#### About this exercise:
Everything from the line with "Add to Cart" to the line with "Get updates from National Indian Health Board" in the listing below, both lines included, needs to be copied exactly, apart from the pictures.
*** Exercise data Section Begins ***
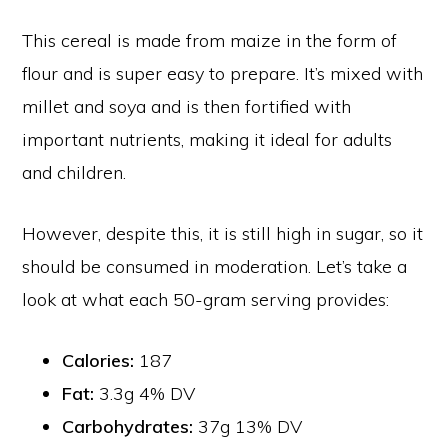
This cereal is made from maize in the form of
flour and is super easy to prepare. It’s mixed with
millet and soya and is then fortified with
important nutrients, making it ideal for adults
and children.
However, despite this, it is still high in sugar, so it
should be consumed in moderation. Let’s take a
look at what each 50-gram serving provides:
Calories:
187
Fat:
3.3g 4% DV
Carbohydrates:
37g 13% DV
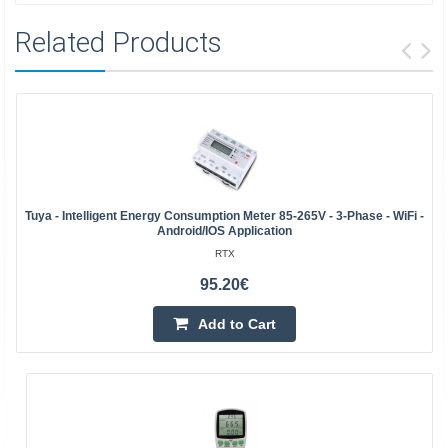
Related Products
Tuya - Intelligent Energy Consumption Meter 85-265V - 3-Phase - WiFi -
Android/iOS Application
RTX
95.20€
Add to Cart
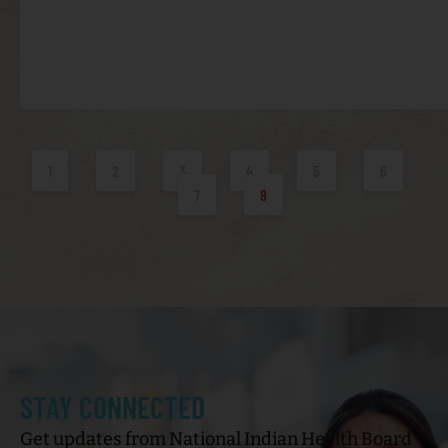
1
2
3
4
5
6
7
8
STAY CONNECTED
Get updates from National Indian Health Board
*** Exercise data Section Ends ***
*** Exercise data Section Begins ***
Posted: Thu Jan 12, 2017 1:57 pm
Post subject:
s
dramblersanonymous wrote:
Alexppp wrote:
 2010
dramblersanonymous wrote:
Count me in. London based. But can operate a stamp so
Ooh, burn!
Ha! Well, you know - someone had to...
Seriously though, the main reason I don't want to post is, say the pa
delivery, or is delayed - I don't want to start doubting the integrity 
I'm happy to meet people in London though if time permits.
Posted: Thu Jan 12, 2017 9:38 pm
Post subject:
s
*** Exercise data Section Ends ***
#### Task answer:
Add to Cart
1
2
3
4
5
6
7
8
STAY CONNECTED
Get updates from National Indian Health Board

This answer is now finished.